Regardless of whether you think a burger is a sandwich (debate among yourselves), the smashburgers from this new pop-up at Cookiebar Creamery in Oakland are so good it doesn’t matter what you call them. You can’t really go wrong with your order here. We like The Signature: two crispy, caramelized patties, grilled onions, pickles, and their house sauce. Two other things from Smish Smash that are great: a fried chicken sandwich that’s juicy, crunchy, and heavy on the dill, and one with ground bacon that’s flattened into a patty and made crispy on the grill. Smish Smash is open Thursday-Sunday, from 5-9pm. Make sure to check their Instagram for weekly specials.

World Famous Hot Boys should be synonymous with greatness - or, at the very least, their Nashville hot sandwiches should be. The former pop-up is now a brick-and-mortar spot in Uptown Oakland, and their perfect, crispy sandwich is what we order when we want to feel spice, heat, and joy. You can choose from various heat levels that range from no spice to training wheels to painfully spicy. There’s even a Hot Hot sandwich that requires you to fill out a quick questionnaire when you order. Serious sandwich stuff.

The Bay Area loves a fried chicken sandwich (can you tell by this list?), and one we can get behind is from Hetchy’s Hots, a takeout-only spot in SoMa from The Square Pie Guys. Our go-to is made with a massive chicken thigh that’s doused in house-made chili oil and dusted with spice mix, and then topped with calabrian spices and a lemon aioli. But you won’t be disappointed with whatever you choose, whether it’s the one with ranch powder and pickled onions, or the one stuffed with Flamin’ Hot Cheetos. But FYI, their sandwiches are actually pretty mild if you like some heat. Consider ordering some more chili oil on the side.

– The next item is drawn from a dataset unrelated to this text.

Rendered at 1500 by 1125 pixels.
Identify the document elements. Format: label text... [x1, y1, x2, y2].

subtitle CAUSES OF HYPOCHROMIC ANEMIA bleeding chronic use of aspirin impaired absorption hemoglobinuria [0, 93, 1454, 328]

The upscale New American restaurant on Piedmont Avenue recently launched a casual spin-off called The Humble Sandwich. The menu includes a $14 cubano with smoked ham and chile-roasted pork shoulder, an herb-rubbed grilled steak sandwich ($16), and a roasted turkey sandwich with avocado, sprouts, and cheddar ($13). On a recent visit, we got the Italian classic with coppa, salami, soppressata, pickled chile, and provolone. The sandwich is served on an Acme roll (full disclosure: it does feel a tad small for $15), but it’s still a great choice if you’re looking to fill your basic cravings for meat, bread, and cheese.

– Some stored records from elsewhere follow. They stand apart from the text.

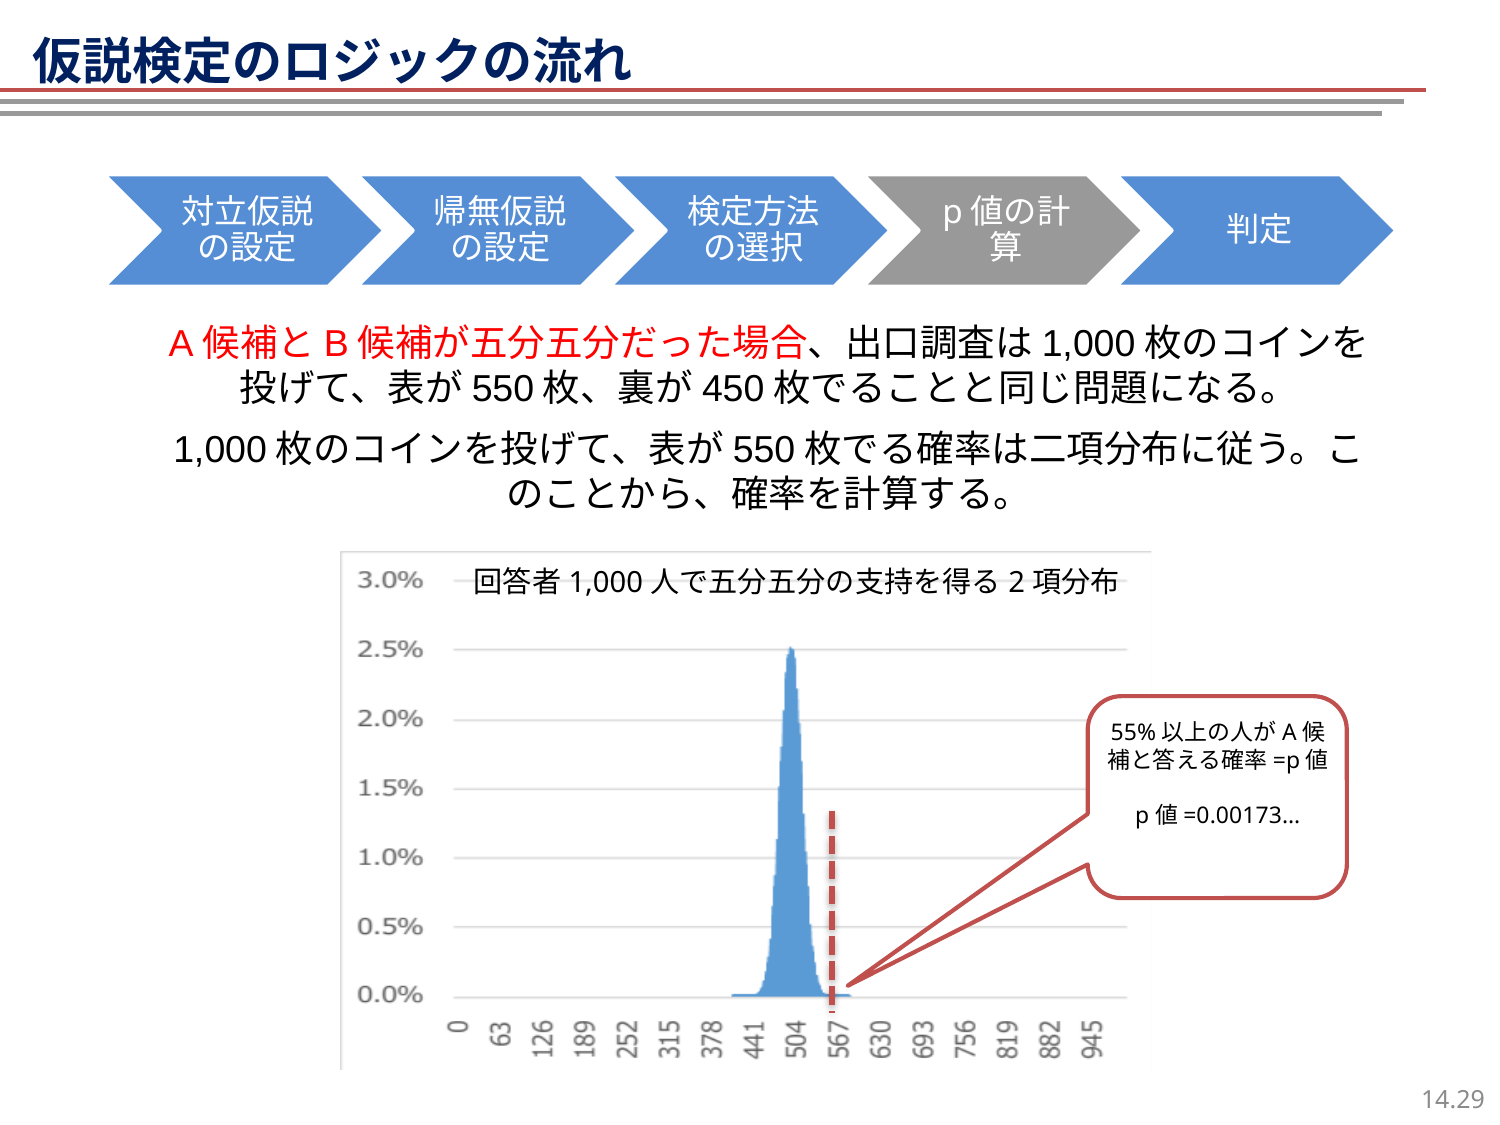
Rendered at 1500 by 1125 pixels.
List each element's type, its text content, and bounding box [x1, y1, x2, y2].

text_box [1155, 694, 1343, 710]
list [102, 148, 1398, 313]
text_box 55%以上の人がA候補と答える確率=p値 p値=0.00173… [1155, 710, 1347, 835]
text_box [1155, 718, 1349, 901]
text_box A候補とB候補が五分五分だった場合、出口調査は1,000枚のコインを投げて、表が550枚、裏が450枚でることと同じ問題になる。 [140, 319, 1397, 417]
text_box 仮説検定のロジックの流れ [17, 21, 1459, 151]
slide_number 28 [1381, 1065, 1500, 1125]
picture [339, 551, 1152, 1070]
text_box 1,000枚のコインを投げて、表が550枚でる確率は二項分布に従う。このことから、確率を計算する。 [140, 417, 1397, 523]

Augie’s is technically over two-years-old, but we’re in a new era. And time is meaningless, hazy, and a flat circle. Plus, this Montreal-style deli in Berkeley is offering some of the most beautiful, juicy smoked brisket sandwiches around. Order L’Original, which comes with 8 ounces of smoked meat that’s layered between two slices of rye bread. That’s it. The sandwich is deceptively simple (it comes with a side of coleslaw and a pickle), and definitely seems small for $15.95. But consider this the old/new sandwich you need now.